Insert at End Tail Insert in DSA C - Time & Space Complexity
We want to understand how the time to add a new item at the end of a linked list changes as the list grows.
How does the number of steps grow when we insert at the tail?
Analyze the time complexity of the following code snippet.
// Insert a new node at the end of a singly linked list
void insertAtEnd(Node** head, int data) {
Node* newNode = (Node*)malloc(sizeof(Node));
newNode->data = data;
newNode->next = NULL;
if (*head == NULL) {
*head = newNode;
return;
}
Node* temp = *head;
while (temp->next != NULL) {
temp = temp->next;
}
temp->next = newNode;
}
This code creates a new node and adds it to the end of a singly linked list by traversing from the head.
Identify the loops, recursion, array traversals that repeat.
- Primary operation: The while loop that moves through each node until the last one.
- How many times: It runs once for each node in the list until the end, so n times if the list has n nodes.
As the list gets longer, the time to find the end grows linearly because we check each node one by one.
| Input Size (n) | Approx. Operations |
|---|---|
| 10 | About 10 steps to reach the end |
| 100 | About 100 steps to reach the end |
| 1000 | About 1000 steps to reach the end |
Pattern observation: The steps increase directly with the number of nodes, so doubling nodes doubles the work.
Time Complexity: O(n)
This means the time to insert at the end grows in direct proportion to the list size.

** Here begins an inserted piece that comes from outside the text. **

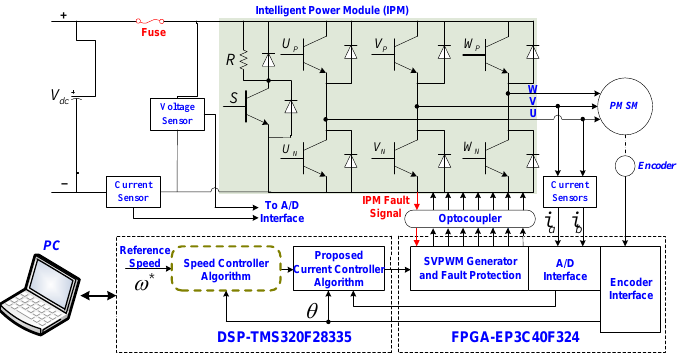
Figure 15. Structural diagram of the PMSM servo system. Figure 14. Photograph of the experimental platform.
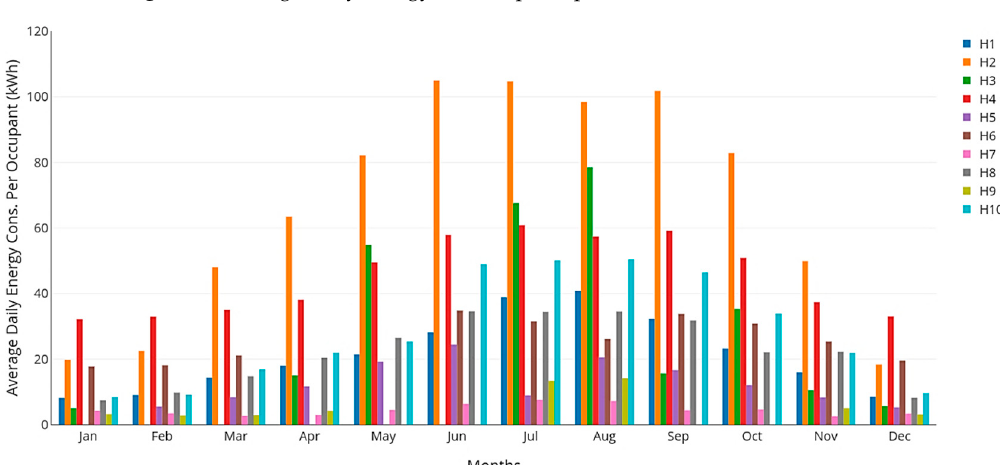
Figure 8. Average daily energy consumption per occupant per month for houses H1–H10.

[X] Wrong: "Inserting at the end is always fast and takes constant time."
[OK] Correct: Without a pointer to the last node, we must walk through the whole list, so time grows with list length.
Understanding this helps you explain why adding at the tail can be slow without extra pointers, showing you know how data structure design affects speed.
"What if we kept a pointer to the last node (tail) in the list? How would the time complexity change?"